Dulu buku tidak hanya dijual di toko-toko buku. Pedagang asongan di terminal bus dan kios-kios di sekitar stasiun bus juga sering menjajakan buku-buku bacaan. Maka boleh jadi uang itu akhirnya dibelanjakan di terminal atau stasiun. Sebab tidak semua kota pada zaman dulu punya toko buku. Akan tetapi hampir semua kota punya terminal bus.

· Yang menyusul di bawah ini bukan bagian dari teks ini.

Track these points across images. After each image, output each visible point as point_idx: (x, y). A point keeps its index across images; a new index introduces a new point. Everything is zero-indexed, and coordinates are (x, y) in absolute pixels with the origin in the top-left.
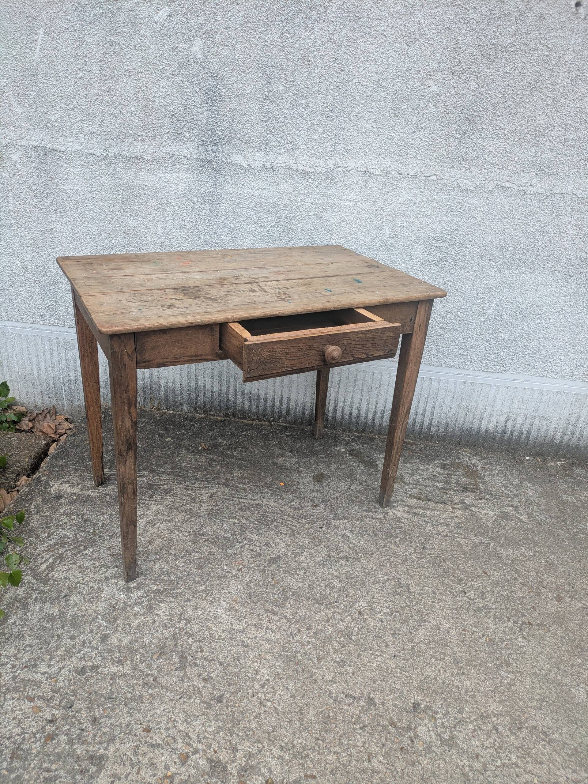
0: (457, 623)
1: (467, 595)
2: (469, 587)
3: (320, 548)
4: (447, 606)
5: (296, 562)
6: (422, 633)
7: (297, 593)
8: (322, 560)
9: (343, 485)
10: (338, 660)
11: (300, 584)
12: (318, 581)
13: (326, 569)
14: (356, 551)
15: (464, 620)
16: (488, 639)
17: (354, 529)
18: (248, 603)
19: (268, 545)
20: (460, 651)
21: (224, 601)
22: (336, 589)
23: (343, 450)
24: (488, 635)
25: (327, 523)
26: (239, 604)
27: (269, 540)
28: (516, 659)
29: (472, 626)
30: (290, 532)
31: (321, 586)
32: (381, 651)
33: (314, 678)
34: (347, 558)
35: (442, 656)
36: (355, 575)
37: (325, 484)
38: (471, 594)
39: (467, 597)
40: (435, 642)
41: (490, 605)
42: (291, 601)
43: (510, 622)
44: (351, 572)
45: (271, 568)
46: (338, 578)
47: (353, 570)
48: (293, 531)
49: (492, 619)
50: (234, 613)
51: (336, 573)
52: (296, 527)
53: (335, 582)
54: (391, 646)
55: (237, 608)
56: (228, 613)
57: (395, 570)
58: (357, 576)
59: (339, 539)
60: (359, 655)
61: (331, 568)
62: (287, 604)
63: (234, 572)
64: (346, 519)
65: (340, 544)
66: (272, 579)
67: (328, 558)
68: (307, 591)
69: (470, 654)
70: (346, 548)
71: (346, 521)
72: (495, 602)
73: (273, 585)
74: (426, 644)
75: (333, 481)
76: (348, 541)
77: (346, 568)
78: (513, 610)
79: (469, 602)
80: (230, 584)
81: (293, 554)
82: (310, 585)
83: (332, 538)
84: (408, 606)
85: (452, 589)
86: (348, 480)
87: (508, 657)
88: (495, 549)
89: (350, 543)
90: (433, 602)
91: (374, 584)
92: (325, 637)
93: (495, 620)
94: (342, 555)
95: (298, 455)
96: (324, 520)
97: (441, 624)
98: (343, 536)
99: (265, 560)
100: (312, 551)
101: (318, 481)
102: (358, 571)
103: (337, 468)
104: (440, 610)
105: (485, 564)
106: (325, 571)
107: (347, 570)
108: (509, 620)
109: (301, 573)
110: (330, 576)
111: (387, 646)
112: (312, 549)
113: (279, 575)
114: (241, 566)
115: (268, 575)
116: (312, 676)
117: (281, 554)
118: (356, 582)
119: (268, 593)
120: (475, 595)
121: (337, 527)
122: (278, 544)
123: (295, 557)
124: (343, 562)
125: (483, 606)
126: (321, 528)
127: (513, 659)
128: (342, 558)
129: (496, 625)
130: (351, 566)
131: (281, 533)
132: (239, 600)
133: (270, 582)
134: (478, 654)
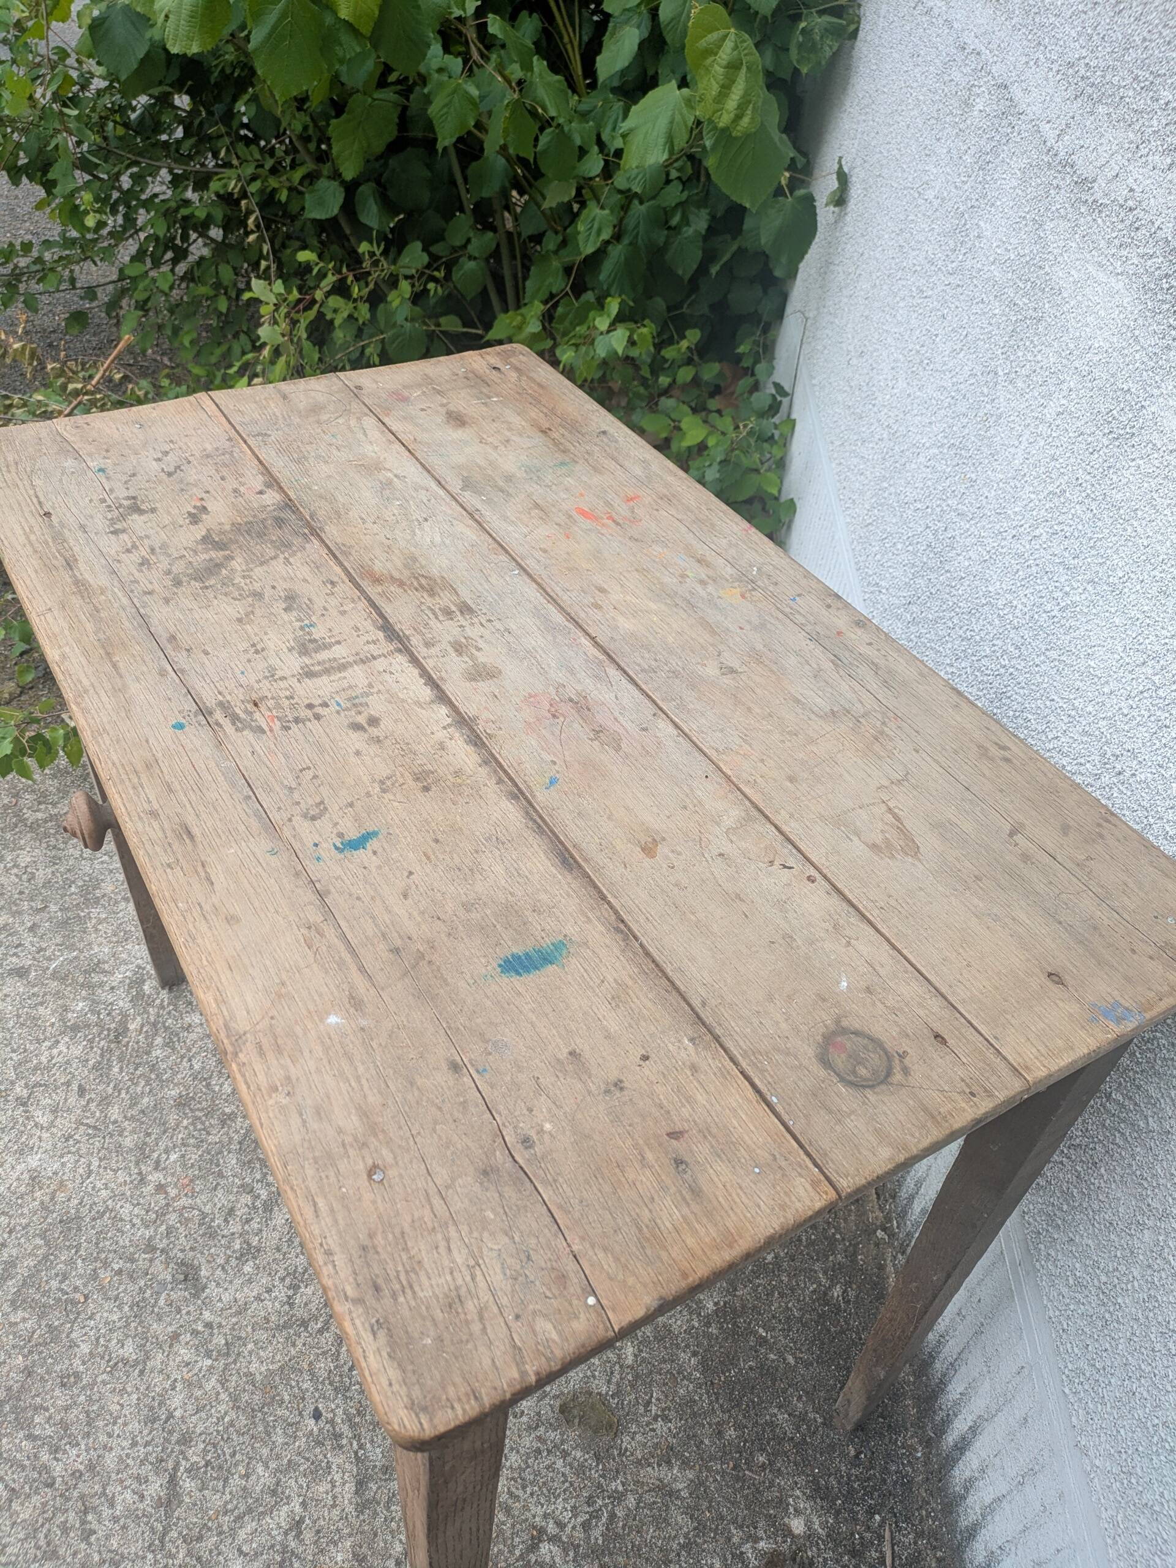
3: (222, 1408)
5: (175, 1336)
7: (55, 1340)
8: (170, 1416)
9: (561, 1507)
11: (85, 1348)
12: (90, 1399)
13: (134, 1426)
14: (200, 1538)
17: (308, 1536)
18: (46, 1218)
19: (249, 1252)
21: (63, 1165)
22: (45, 1457)
23: (797, 1526)
25: (338, 1436)
26: (47, 1199)
27: (269, 1256)
30: (300, 1313)
31: (67, 1409)
34: (171, 1500)
36: (95, 1526)
37: (552, 1435)
42: (28, 1325)
44: (106, 1512)
45: (158, 1267)
46: (91, 1467)
47: (115, 1519)
48: (304, 1324)
50: (23, 1189)
51: (110, 1461)
52: (320, 1331)
53: (76, 1457)
55: (38, 1194)
56: (26, 1176)
58: (87, 1535)
59: (263, 1476)
61: (134, 1444)
62: (20, 1314)
63: (155, 1177)
64: (361, 1508)
65: (236, 1481)
66: (119, 1272)
67: (175, 1437)
68: (58, 1368)
70: (217, 1501)
71: (350, 1509)
73: (94, 1276)
75: (581, 1470)
76: (250, 1510)
77: (128, 1495)
80: (115, 1171)
81: (209, 1325)
82: (77, 1376)
83: (265, 1452)
86: (597, 1533)
89: (239, 1518)
94: (188, 1484)
95: (709, 1336)
96: (353, 1426)
98: (274, 1493)
99: (192, 1249)
100: (212, 1383)
101: (564, 1409)
102: (107, 1538)
103: (666, 1491)
106: (125, 1424)
107: (119, 1499)
109: (129, 1350)
110: (103, 1438)
112: (223, 1382)
113: (128, 1291)
114: (172, 1192)
115: (132, 1260)
117: (212, 1290)
118: (65, 1529)
119: (71, 1262)
121: (319, 1471)
122: (250, 1281)
123: (195, 1333)
124: (156, 1487)
126: (317, 1415)
128: (173, 1481)
130: (133, 1515)
131: (295, 1288)
132: (61, 1196)
133: (106, 1264)
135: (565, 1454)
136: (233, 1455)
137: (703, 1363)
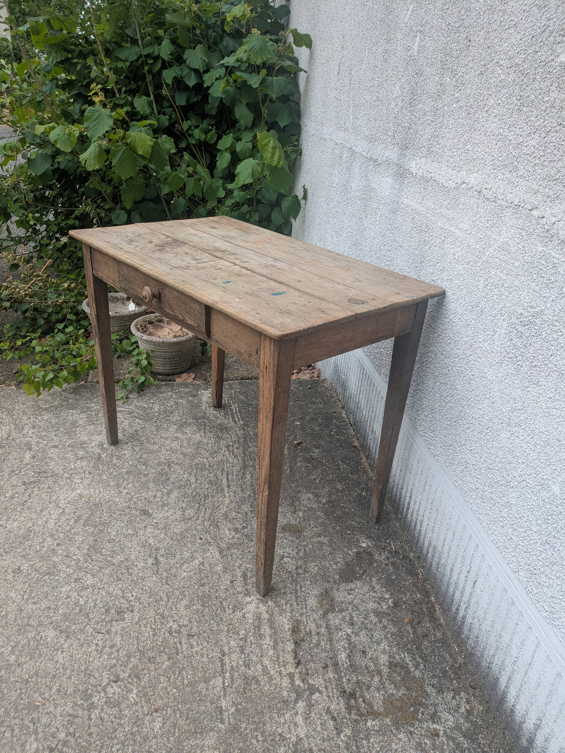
0: (65, 669)
1: (113, 684)
2: (126, 686)
3: (168, 541)
4: (91, 660)
5: (145, 527)
6: (51, 634)
7: (103, 532)
8: (150, 545)
10: (22, 568)
11: (114, 533)
12: (120, 544)
13: (138, 548)
14: (170, 570)
15: (70, 678)
16: (38, 704)
17: (207, 565)
18: (88, 505)
19: (165, 505)
20: (22, 671)
21: (90, 491)
22: (109, 559)
23: (364, 545)
24: (44, 704)
25: (209, 543)
26: (87, 500)
28: (4, 735)
29: (60, 686)
31: (113, 547)
32: (28, 599)
33: (4, 554)
34: (157, 562)
35: (17, 653)
36: (132, 572)
38: (114, 690)
39: (108, 684)
40: (38, 645)
41: (97, 712)
42: (91, 530)
43: (66, 736)
44: (135, 568)
45: (133, 511)
46: (126, 559)
47: (139, 570)
49: (71, 712)
50: (77, 498)
51: (132, 557)
52: (196, 520)
53: (120, 557)
54: (34, 607)
55: (83, 499)
56: (77, 495)
57: (145, 607)
58: (131, 574)
59: (186, 555)
60: (25, 583)
61: (140, 552)
63: (125, 491)
64: (222, 557)
65: (178, 556)
66: (120, 514)
67: (154, 549)
68: (106, 539)
69: (17, 682)
70: (173, 561)
71: (219, 558)
72: (102, 719)
73: (111, 516)
74: (35, 637)
76: (185, 562)
77: (142, 564)
78: (88, 742)
79: (100, 686)
80: (110, 491)
81: (156, 523)
82: (114, 540)
83: (186, 549)
84: (90, 620)
85: (121, 666)
86: (301, 554)
87: (8, 726)
88: (212, 730)
89: (182, 564)
90: (97, 645)
91: (121, 589)
92: (49, 556)
93: (70, 715)
94: (162, 559)
95: (326, 508)
97: (62, 652)
98: (192, 557)
99: (144, 506)
100: (162, 536)
102: (138, 574)
103: (321, 543)
104: (85, 652)
105: (174, 711)
106: (135, 548)
107: (139, 565)
108: (68, 734)
109: (130, 532)
110: (128, 552)
111: (35, 603)
112: (166, 535)
113: (125, 518)
114: (133, 494)
115: (124, 511)
116: (5, 553)
117: (155, 515)
118: (122, 574)
119: (102, 514)
120: (114, 693)
121: (205, 551)
122: (167, 511)
123: (152, 525)
124: (151, 561)
125: (93, 702)
126: (201, 539)
127: (5, 732)
128: (156, 559)
129: (61, 716)
130: (145, 568)
132: (92, 499)
133: (114, 513)
134: (16, 691)
135: (286, 539)
136: (175, 551)
137: (325, 513)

Romantika mengumpulkan uang dan membeli buku semacam itu rasanya sangat nikmat untuk dibayangkan. Oleh karenanya saya senang jika pada buku bekas dan lawas yang saya beli masih tertera label harga atau nama toko tempat buku tersebut bermula pada puluhan tahun lalu.Â
Tempelan itu tidak saya anggap sebagai kotoran yang perlu dihilangkan. Melainkan sebagai warisan kenangan dari masa lalu. Masa ketika saya belum lahir, tapi buku itu sudah menjadi karya yang dibaca banyak orang. Masa saat buku itu memulai perjalanan panjangnya melintasi waktu sampai akhirnya tiba di tangan saya.
Pada sebuah buku bekas yang lawas saya bukan hanya bisa membaca. Tapi juga menikmati kenangannya. Kini setiap mendapatkan sebuah buku bekas dan lawas, saya antusias menanti warisan kenangan apa yang akan saya temukan di dalamnya.
Mungkin akan tiba waktunya giliran saya untuk mewariskan kenangan lewat buku-buku itu nanti.